**EXTRAIT CHOISI:**
....................
Numéro 3 - Mars 2024

Bulletin des arrêts des chambres civiles

Bulletin des arrêts des chambres civiles

Numéro 3 - Mars 2024

CASSATION

2e Civ., 28 mars 2024, n° 22-15.547, (B), FRH

Annulation

Contrariété de décisions – Conditions – Décisions inconciliables

La contrariété de décisions n'est caractérisée au sens de l'article 618 du code de procédure civile, que lorsqu'elles sont inconciliables dans leur exécution.

Faits et procédure

1. Selon l'arrêt et le jugement attaqués (Paris, 11 février 2011 et Lyon, 29 juin 2017), se prévalant de droits d'auteur sur une marmotte en peluche, la société Alligator a assigné en contrefaçon et concurrence déloyale, en premier lieu, les sociétés Impexit et DNG Cash devant une cour d'appel qui a statué par un arrêt du 11 février 2011, en second lieu, les sociétés Gautheron, Startoy et DNG Cash devant un tribunal judiciaire qui s'est prononcé par jugement du 29 juin 2017.

2. La société a formé un pourvoi contre ces deux décisions sur le fondement de l'article 618 du code de procédure civile.

Examen du moyen

Enoncé du moyen

3. La société Alligator fait grief à l'arrêt de la cour d'appel de Paris du 11 février 2011 et au jugement du tribunal de grande instance de Lyon du 29 juin 2017 de respectivement décider que la société Impexit était titulaire des droits d'auteur sur un modèle de marmotte en peluche et que la société Alligator était titulaire de ces mêmes droits sur ce même modèle alors « que lorsque deux décisions, dont aucune n'est susceptible d'un recours ordinaire, sont inconciliables ou aboutissent à un déni de justice, elles peuvent être frappées d'un pourvoi unique, la Cour de cassation annulant en ce cas l'une des décisions ou, s'il y a lieu, les deux ; que la première décision frappée de pourvoi (arrêt de la cour d'appel de Paris du 11 février 2011) désigne dans son dispositif la société Impexit en qualité de titulaire des droits d'auteur sur un modèle de peluche et que la seconde décision frappée de pourvoi (jugement du tribunal de grande instance de Lyon du 29 juin 2017) désigne dans son dispositif la société Alligator comme étant titulaire de ces mêmes droits d'auteur ; que ces deux décisions, dont aucune n'est susceptible d'un recours ordinaire, sont contradictoires et aboutissent à un déni de justice sur la titularité des droits d'auteur sur le modèle litigieux, ce qui justifie leur annulation en application des dispositions de l'article 618 du code de procédure civile ».
....................
Coordonnées absolues en pixels
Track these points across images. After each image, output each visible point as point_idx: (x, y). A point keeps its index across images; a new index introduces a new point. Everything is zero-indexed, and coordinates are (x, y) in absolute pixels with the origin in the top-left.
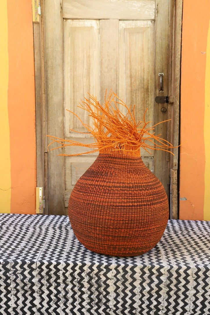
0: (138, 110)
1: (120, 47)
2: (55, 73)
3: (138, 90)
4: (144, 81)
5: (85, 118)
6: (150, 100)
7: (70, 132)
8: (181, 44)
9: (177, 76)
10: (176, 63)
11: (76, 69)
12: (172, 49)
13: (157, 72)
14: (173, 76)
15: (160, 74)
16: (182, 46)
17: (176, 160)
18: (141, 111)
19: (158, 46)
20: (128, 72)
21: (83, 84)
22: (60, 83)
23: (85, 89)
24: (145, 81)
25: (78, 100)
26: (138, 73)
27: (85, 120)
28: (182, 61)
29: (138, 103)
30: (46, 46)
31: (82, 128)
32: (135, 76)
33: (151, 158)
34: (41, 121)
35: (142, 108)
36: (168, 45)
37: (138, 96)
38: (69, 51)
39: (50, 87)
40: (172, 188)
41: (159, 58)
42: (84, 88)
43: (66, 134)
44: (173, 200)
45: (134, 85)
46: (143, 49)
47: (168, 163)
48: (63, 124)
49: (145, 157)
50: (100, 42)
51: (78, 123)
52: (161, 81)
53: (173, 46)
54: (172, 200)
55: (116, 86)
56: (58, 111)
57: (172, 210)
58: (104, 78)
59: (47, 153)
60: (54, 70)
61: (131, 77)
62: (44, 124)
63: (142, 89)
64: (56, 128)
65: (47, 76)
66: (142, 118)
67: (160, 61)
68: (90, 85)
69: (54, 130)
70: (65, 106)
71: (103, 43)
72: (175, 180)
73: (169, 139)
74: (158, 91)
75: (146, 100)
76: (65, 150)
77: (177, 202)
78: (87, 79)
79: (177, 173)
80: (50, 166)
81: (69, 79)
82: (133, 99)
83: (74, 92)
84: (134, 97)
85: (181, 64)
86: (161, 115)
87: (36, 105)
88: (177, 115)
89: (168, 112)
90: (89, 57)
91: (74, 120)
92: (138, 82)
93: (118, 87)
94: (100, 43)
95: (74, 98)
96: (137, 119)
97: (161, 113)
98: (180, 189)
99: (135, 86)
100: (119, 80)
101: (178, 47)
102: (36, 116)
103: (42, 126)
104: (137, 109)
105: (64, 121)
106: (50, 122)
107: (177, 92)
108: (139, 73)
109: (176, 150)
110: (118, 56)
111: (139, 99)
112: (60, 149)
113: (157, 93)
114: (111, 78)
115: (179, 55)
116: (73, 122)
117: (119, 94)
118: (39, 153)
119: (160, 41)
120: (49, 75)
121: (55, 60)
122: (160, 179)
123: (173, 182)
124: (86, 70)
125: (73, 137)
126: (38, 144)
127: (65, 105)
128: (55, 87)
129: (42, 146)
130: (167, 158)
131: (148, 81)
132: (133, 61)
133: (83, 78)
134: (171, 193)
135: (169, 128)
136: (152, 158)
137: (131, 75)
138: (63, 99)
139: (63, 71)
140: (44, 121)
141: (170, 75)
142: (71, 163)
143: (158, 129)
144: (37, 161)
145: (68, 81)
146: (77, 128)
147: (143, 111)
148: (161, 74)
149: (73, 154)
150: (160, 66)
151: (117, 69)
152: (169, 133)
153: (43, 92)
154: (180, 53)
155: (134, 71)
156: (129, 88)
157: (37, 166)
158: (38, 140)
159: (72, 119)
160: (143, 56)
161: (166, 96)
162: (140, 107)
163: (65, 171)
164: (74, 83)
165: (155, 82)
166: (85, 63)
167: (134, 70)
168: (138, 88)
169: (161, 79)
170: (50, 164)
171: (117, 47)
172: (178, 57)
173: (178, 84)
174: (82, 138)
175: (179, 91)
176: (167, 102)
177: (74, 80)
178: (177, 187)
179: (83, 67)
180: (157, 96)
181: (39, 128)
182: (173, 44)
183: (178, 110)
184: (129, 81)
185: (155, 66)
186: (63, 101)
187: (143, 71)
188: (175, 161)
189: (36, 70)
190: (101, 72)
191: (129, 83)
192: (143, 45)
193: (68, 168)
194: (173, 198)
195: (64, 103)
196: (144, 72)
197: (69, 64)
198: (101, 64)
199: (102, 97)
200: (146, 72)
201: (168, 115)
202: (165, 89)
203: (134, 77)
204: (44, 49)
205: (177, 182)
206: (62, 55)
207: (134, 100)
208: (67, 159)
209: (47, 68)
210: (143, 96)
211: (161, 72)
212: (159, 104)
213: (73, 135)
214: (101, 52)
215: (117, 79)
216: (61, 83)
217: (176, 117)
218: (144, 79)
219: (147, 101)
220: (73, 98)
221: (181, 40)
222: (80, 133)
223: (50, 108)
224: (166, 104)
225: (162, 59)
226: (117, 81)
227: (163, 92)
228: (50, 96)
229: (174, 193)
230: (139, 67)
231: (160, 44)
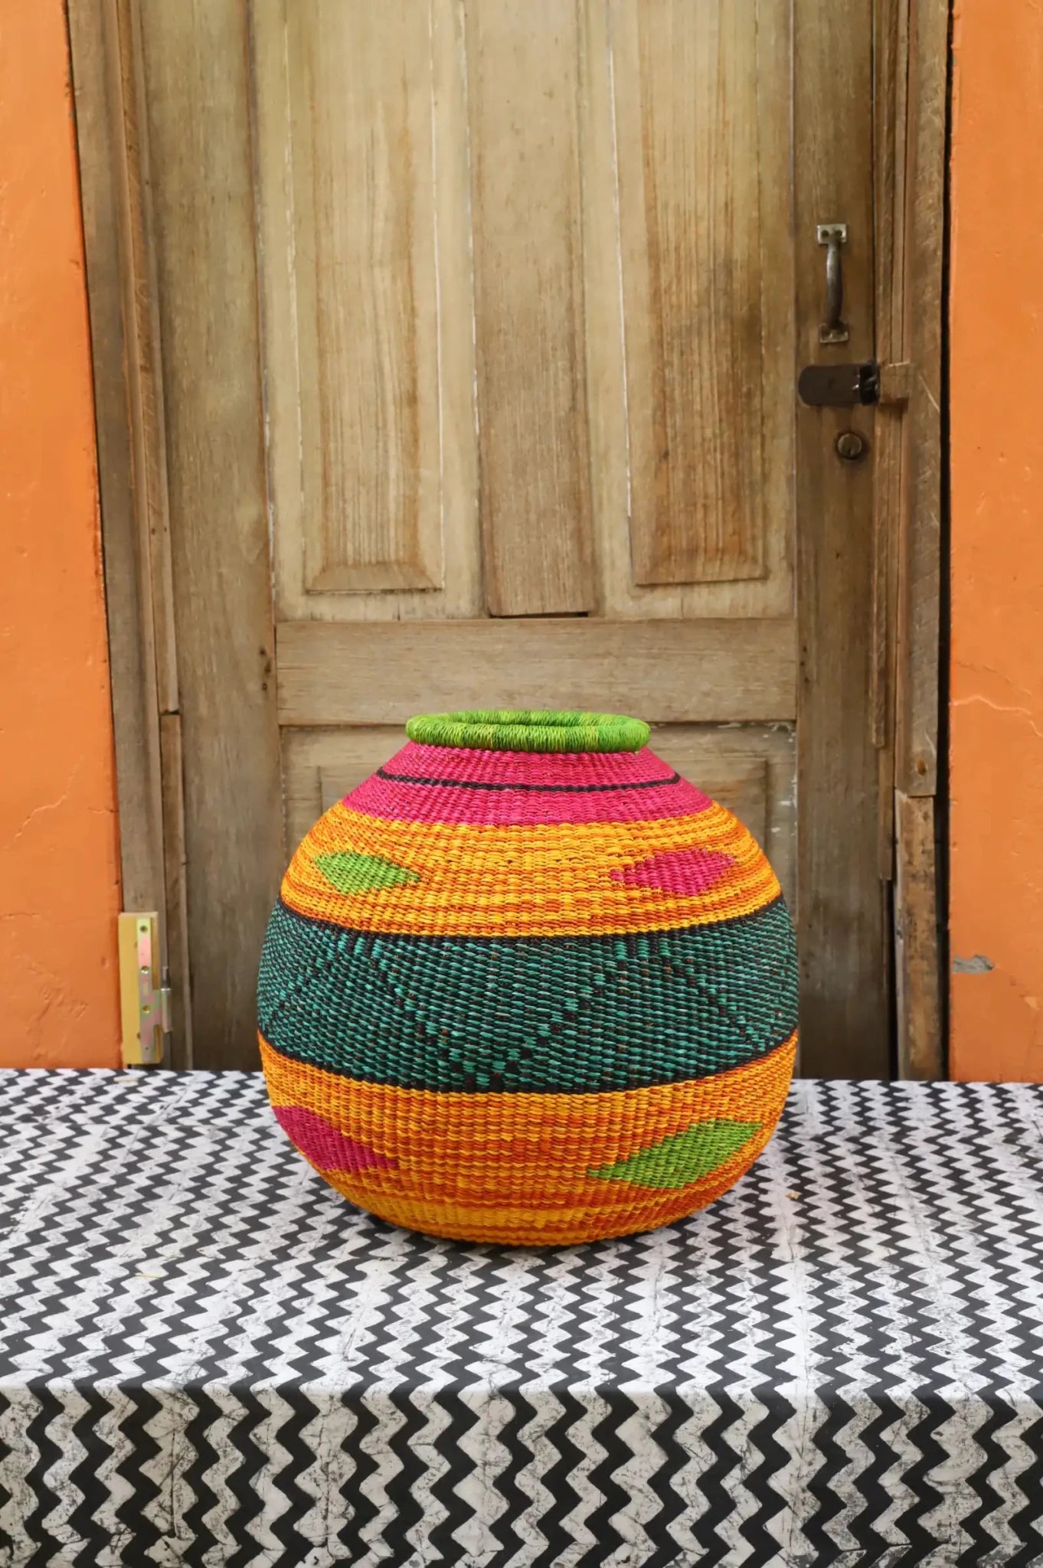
....................
**PROBLÈME À RÉSOUDRE:**
Recopiez, dans l'extrait du bulletin, le passage allant de « La contrariété de » jusqu'à « du 29 juin 2017. ».

**ZONE DE RÉPONSE:**
La contrariété de décisions n'est caractérisée au sens de l'article 618 du code de procédure civile, que lorsqu'elles sont inconciliables dans leur exécution.

Faits et procédure

1. Selon l'arrêt et le jugement attaqués (Paris, 11 février 2011 et Lyon, 29 juin 2017), se prévalant de droits d'auteur sur une marmotte en peluche, la société Alligator a assigné en contrefaçon et concurrence déloyale, en premier lieu, les sociétés Impexit et DNG Cash devant une cour d'appel qui a statué par un arrêt du 11 février 2011, en second lieu, les sociétés Gautheron, Startoy et DNG Cash devant un tribunal judiciaire qui s'est prononcé par jugement du 29 juin 2017.